Out of the material that follows, write out exactly the lines from the line with "right hip: (725, 412, 8)" to the line with "left ankle: (1021, 707, 4)", both ends included, and no others.

● DATA SECTION:
------------------------------------
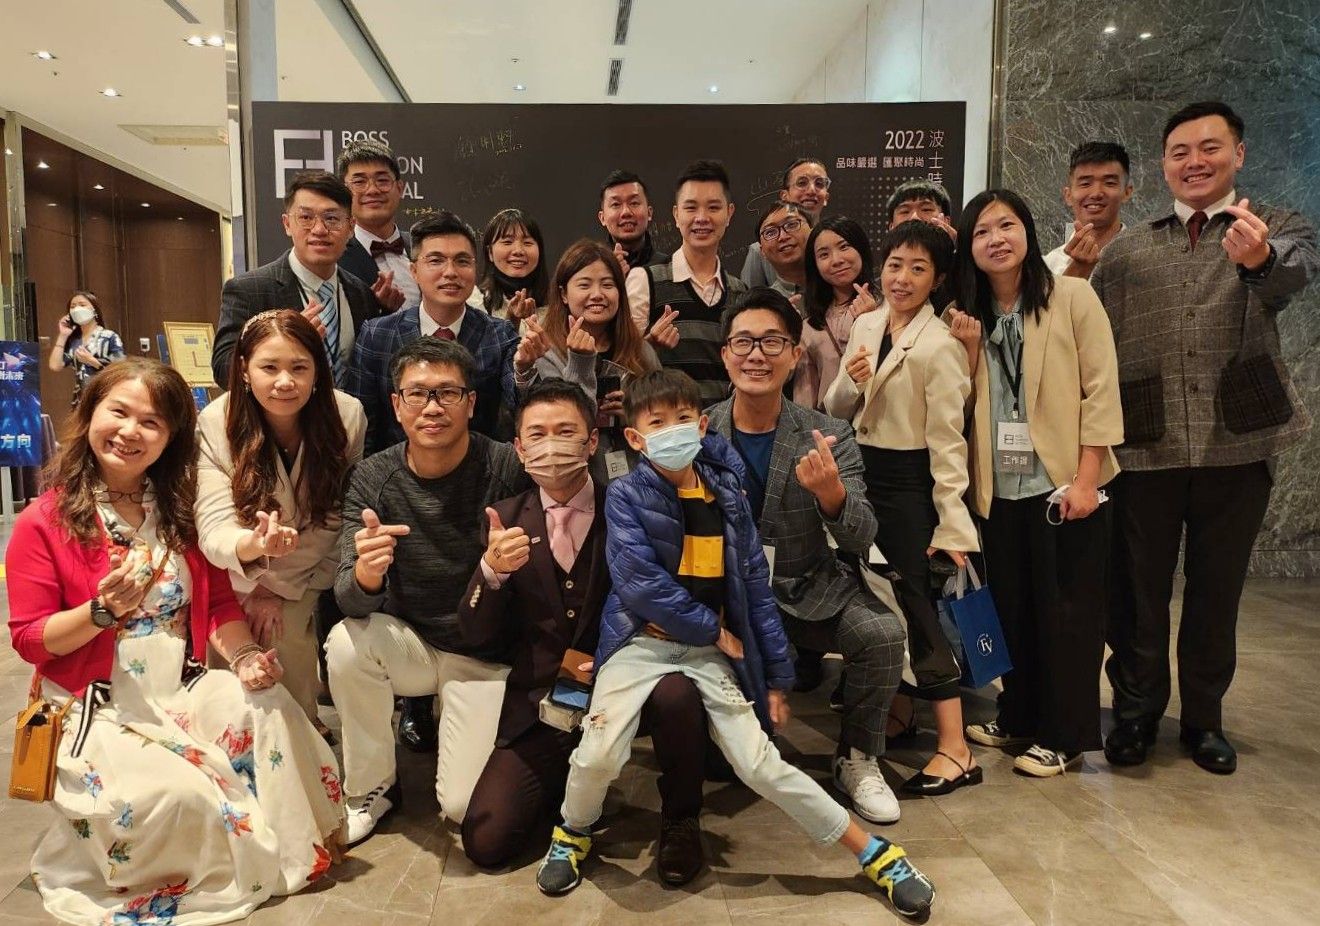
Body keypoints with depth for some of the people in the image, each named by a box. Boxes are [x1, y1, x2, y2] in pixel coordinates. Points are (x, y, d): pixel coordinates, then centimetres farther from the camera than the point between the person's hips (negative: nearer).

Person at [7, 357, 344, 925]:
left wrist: (243, 658, -11)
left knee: (269, 706, -27)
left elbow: (219, 602, 9)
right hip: (98, 708, -3)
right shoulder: (44, 522, -5)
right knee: (172, 793, -30)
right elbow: (30, 640, -5)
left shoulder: (183, 510, 7)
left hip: (184, 690, 4)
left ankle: (284, 853, -6)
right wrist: (103, 610, -24)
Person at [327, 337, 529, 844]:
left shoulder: (507, 468, -18)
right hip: (410, 645, 3)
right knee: (346, 642, -29)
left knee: (465, 806, -14)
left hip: (484, 658, -2)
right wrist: (365, 572, -42)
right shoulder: (373, 478, -11)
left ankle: (446, 716, 20)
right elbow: (349, 601, -18)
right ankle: (372, 789, -3)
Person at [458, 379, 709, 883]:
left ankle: (679, 819, -3)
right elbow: (475, 634, -2)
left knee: (676, 691, -34)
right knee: (485, 843, -11)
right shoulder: (506, 520, 1)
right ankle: (568, 782, 21)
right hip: (542, 705, 2)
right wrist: (492, 571, -23)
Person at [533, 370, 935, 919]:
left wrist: (776, 676, 5)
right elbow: (640, 582, -17)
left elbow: (754, 584, 5)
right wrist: (713, 628, -11)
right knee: (600, 752, -22)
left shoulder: (726, 494, 2)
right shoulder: (627, 496, -7)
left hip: (711, 649, 2)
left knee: (761, 765, -5)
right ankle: (573, 834, 12)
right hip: (641, 640, -2)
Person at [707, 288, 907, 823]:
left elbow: (862, 541, -12)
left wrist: (831, 494, -34)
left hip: (809, 590, 0)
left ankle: (857, 762, 5)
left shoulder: (829, 437, -7)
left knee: (883, 632, -24)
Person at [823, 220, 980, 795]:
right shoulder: (866, 326, 7)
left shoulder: (939, 345, -13)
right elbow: (837, 410, 11)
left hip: (910, 482, -7)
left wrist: (951, 522, -16)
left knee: (915, 604, -5)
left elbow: (947, 440, -14)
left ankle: (955, 749, 4)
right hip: (863, 472, 7)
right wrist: (850, 381, -12)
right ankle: (899, 710, 33)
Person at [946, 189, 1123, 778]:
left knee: (1067, 613, 4)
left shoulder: (1072, 297, -5)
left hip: (1062, 484, -4)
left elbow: (1100, 391, -9)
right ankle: (1018, 717, 30)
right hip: (999, 488, 5)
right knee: (1011, 609, 14)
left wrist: (1085, 479, -14)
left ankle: (1063, 737, 17)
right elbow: (966, 405, 9)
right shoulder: (970, 314, 9)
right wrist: (969, 349, -7)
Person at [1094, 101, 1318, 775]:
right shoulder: (1125, 251, 9)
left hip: (1237, 445, -1)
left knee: (1217, 591, 11)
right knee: (1138, 591, 8)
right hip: (1144, 449, 1)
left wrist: (1259, 258, -44)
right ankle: (1136, 711, 25)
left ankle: (1204, 718, 27)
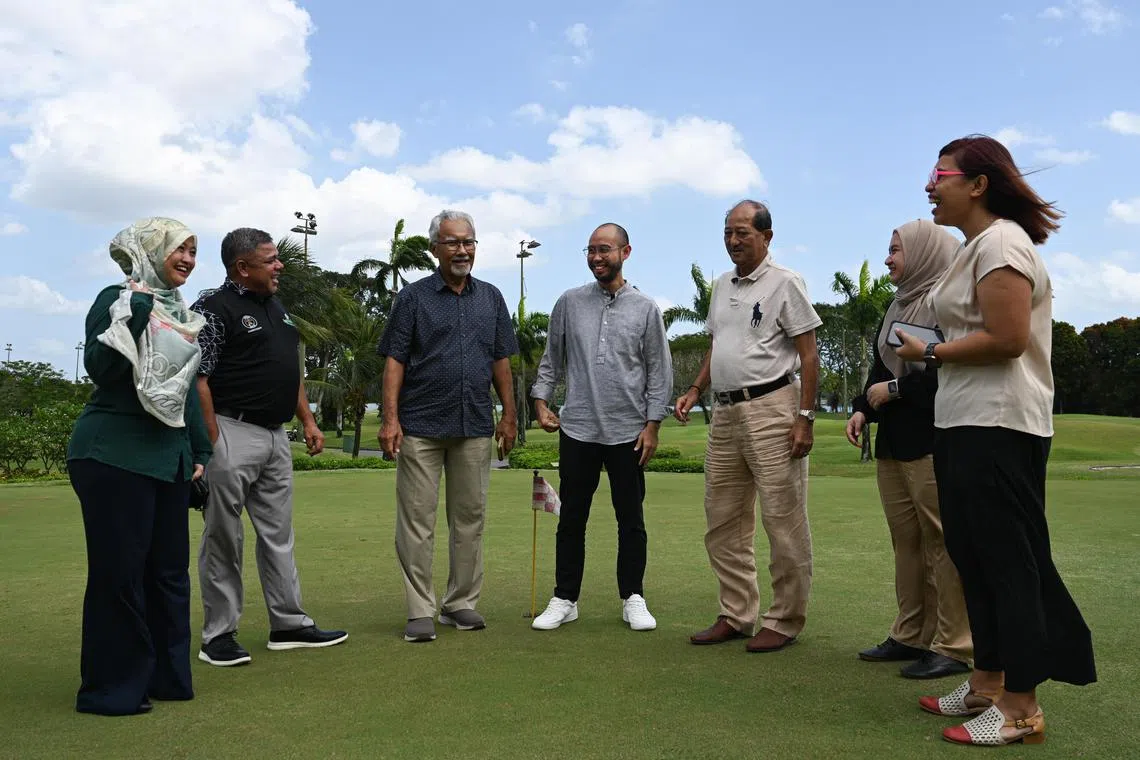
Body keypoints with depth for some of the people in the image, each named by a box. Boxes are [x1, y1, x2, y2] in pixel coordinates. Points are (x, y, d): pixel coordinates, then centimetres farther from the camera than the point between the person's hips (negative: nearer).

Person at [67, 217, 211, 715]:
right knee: (119, 571, -2)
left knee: (169, 570, 10)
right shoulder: (116, 299, -5)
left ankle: (166, 676, 21)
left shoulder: (180, 313, 16)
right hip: (114, 455, -7)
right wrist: (132, 316, -24)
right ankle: (111, 688, 10)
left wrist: (199, 452, 18)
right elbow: (99, 370, -17)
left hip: (167, 456, 7)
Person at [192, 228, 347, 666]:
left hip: (276, 434, 8)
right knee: (224, 538, 1)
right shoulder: (214, 309, -9)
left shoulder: (276, 308, 17)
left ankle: (289, 625, 20)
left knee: (278, 534, 12)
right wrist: (213, 444, -18)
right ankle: (218, 635, 11)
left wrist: (308, 420, 16)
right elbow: (197, 379, -14)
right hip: (233, 433, -8)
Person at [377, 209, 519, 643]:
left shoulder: (491, 298, 12)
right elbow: (394, 362, -3)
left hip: (475, 428, 4)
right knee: (417, 520, -1)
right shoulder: (413, 298, 1)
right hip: (421, 428, -3)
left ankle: (461, 603, 21)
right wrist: (390, 419, -12)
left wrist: (509, 415, 9)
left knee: (470, 518, 9)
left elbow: (501, 362, 14)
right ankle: (420, 612, 7)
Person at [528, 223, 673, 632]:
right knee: (571, 518, 6)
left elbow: (659, 370, 3)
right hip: (577, 429, 1)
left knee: (631, 520, 7)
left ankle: (633, 599, 18)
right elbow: (551, 358, 12)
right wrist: (541, 402, 0)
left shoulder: (645, 308, 2)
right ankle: (564, 599, 16)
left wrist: (652, 425, -3)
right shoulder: (569, 303, 6)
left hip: (629, 431, -1)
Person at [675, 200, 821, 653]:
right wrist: (695, 390, 11)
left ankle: (784, 622, 10)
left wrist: (804, 417, -15)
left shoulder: (785, 283, -4)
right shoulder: (722, 285, 17)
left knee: (784, 522, -2)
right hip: (725, 412, 8)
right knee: (723, 522, 11)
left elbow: (808, 354, -8)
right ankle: (736, 616, 22)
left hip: (771, 409, -7)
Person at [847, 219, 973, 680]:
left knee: (942, 541, -4)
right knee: (906, 541, 11)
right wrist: (863, 409, 3)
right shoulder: (898, 307, 18)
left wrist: (895, 390, -12)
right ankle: (911, 636, 19)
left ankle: (953, 647, 4)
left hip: (934, 444, -9)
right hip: (893, 443, 9)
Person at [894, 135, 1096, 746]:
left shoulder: (1000, 242, -12)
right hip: (967, 424, 10)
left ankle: (1021, 707, 4)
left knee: (1007, 561, -5)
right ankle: (987, 684, 24)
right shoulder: (977, 245, 19)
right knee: (976, 557, 14)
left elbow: (1006, 339, -21)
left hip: (996, 427, -10)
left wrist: (930, 353, -10)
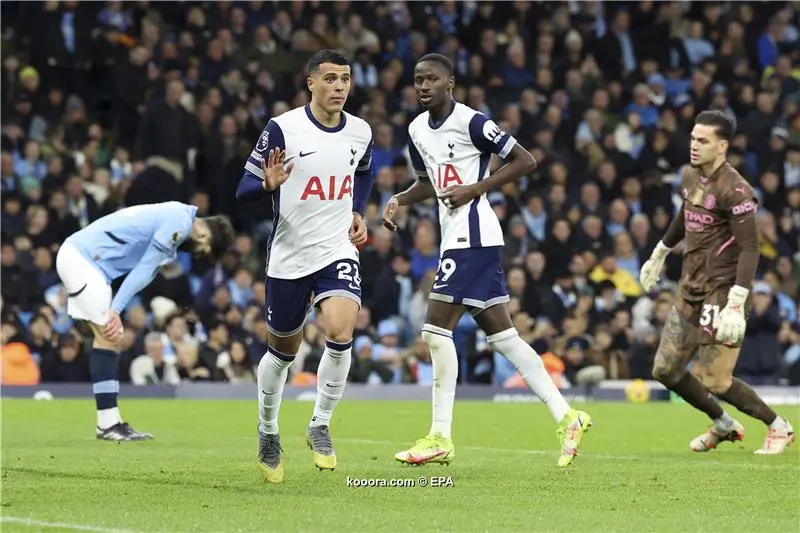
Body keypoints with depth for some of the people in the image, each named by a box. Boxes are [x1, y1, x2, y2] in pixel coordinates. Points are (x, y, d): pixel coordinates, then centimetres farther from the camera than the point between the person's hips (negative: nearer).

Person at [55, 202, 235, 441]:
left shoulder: (173, 216, 18)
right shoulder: (180, 222, -13)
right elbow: (144, 270, -14)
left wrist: (114, 309, 1)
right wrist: (115, 310, -13)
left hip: (74, 255, 10)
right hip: (81, 258, -10)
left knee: (107, 337, 9)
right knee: (109, 336, -11)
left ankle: (109, 422, 9)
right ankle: (108, 424, -12)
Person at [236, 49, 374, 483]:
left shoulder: (360, 133, 2)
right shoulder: (282, 128, -11)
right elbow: (244, 189, -10)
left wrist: (358, 213, 10)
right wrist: (268, 184, -32)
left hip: (338, 251, 2)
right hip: (288, 256, -2)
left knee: (341, 332, -22)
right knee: (283, 351, 11)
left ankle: (320, 425, -4)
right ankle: (268, 432, 36)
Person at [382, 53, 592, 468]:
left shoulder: (470, 122, -12)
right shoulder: (417, 130, 13)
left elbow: (524, 161, -10)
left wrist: (476, 188, -16)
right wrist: (399, 200, 10)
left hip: (473, 237, -9)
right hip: (455, 239, 9)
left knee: (437, 328, -10)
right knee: (501, 335, 8)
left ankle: (440, 438, -5)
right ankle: (565, 417, 12)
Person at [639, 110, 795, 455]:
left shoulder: (734, 190, -19)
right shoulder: (690, 177, 7)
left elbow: (750, 248, -23)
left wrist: (736, 305, -30)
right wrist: (659, 255, 37)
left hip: (722, 293, -8)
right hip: (691, 291, 8)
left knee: (712, 380, -9)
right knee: (665, 371, 8)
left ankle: (779, 428, 13)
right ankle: (723, 426, 29)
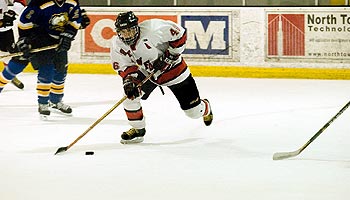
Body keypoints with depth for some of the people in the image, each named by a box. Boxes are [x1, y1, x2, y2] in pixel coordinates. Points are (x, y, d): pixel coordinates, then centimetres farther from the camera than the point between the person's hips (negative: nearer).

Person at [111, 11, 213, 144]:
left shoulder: (152, 29, -33)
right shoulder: (117, 45, -18)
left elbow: (179, 34, -24)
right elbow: (124, 67, -11)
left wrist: (170, 56, -23)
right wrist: (129, 81, -29)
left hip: (172, 68, -4)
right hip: (145, 72, 4)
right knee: (130, 94, -19)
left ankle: (206, 109, 42)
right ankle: (137, 129, 3)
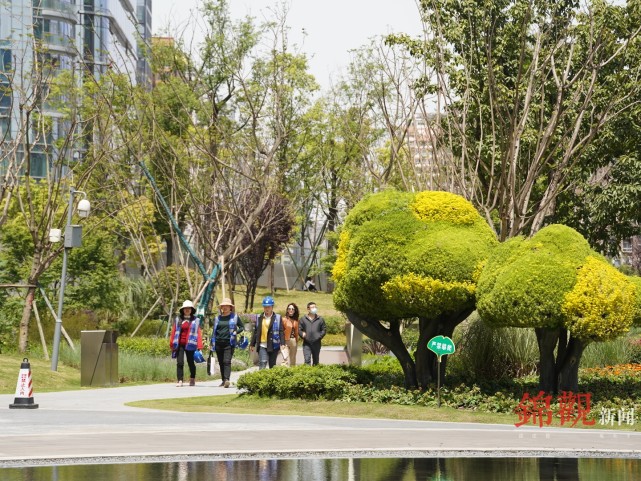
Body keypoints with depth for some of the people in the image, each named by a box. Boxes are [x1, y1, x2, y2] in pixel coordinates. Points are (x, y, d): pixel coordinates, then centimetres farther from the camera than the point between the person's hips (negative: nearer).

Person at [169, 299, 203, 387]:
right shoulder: (178, 319, 10)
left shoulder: (195, 320, 4)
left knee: (190, 362, 8)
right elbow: (173, 332, 11)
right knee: (179, 363, -6)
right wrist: (172, 344, 7)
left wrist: (199, 345, -7)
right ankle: (180, 381, -7)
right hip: (179, 344, 1)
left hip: (190, 345, -1)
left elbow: (198, 333, 0)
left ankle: (192, 379, 29)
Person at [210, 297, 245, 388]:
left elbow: (242, 327, 12)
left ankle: (227, 380, -25)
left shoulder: (234, 317, 5)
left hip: (229, 343, -4)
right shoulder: (218, 318, 13)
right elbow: (214, 331, 16)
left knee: (227, 361, -15)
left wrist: (235, 332, -7)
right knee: (221, 363, 8)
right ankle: (223, 380, 17)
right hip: (219, 343, 4)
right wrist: (212, 343, 10)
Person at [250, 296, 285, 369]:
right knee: (262, 364, -13)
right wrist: (252, 344, 13)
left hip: (273, 346, -1)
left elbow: (281, 332, -2)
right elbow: (256, 332, 13)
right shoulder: (259, 318, 8)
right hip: (262, 346, 1)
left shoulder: (277, 318, 2)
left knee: (272, 365, 8)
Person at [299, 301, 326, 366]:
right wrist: (302, 334, -11)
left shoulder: (320, 319, 8)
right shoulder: (303, 319, 6)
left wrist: (320, 336, -5)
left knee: (316, 360, 9)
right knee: (307, 359, -13)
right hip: (306, 344, -2)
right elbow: (299, 329, 7)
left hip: (316, 343, 2)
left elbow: (324, 330, 10)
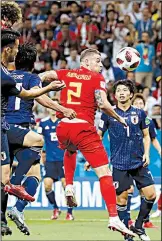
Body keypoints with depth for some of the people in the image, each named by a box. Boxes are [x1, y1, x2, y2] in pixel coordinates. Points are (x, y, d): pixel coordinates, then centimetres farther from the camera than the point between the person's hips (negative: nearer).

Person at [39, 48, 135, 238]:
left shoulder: (66, 74, 14)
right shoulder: (97, 78, 2)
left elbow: (44, 75, 0)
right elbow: (102, 104, -9)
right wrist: (119, 118, 5)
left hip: (63, 127, 5)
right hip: (84, 128, -5)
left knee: (70, 151, 42)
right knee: (104, 172, -5)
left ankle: (69, 187, 25)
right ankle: (114, 218, -16)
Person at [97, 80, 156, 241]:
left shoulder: (139, 113, 6)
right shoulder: (108, 114, 1)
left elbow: (146, 136, 15)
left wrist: (146, 153, 0)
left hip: (139, 163, 2)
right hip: (119, 164, -2)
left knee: (151, 194, -5)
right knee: (121, 198, -4)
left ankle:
------------------------------------
● OUTPUT FOR THIS TASK:
right hip: (725, 412, 8)
right knee: (723, 522, 11)
left elbow: (808, 354, -8)
right ankle: (736, 616, 22)
left hip: (771, 409, -7)
Person at [847, 219, 973, 680]:
left knee: (942, 541, -4)
right knee: (906, 541, 11)
right wrist: (863, 409, 3)
right shoulder: (898, 307, 18)
left wrist: (895, 390, -12)
right ankle: (911, 636, 19)
left ankle: (953, 647, 4)
left hip: (934, 444, -9)
right hip: (893, 443, 9)
Person at [894, 135, 1096, 746]:
left shoulder: (1000, 242, -12)
right hip: (967, 424, 10)
left ankle: (1021, 707, 4)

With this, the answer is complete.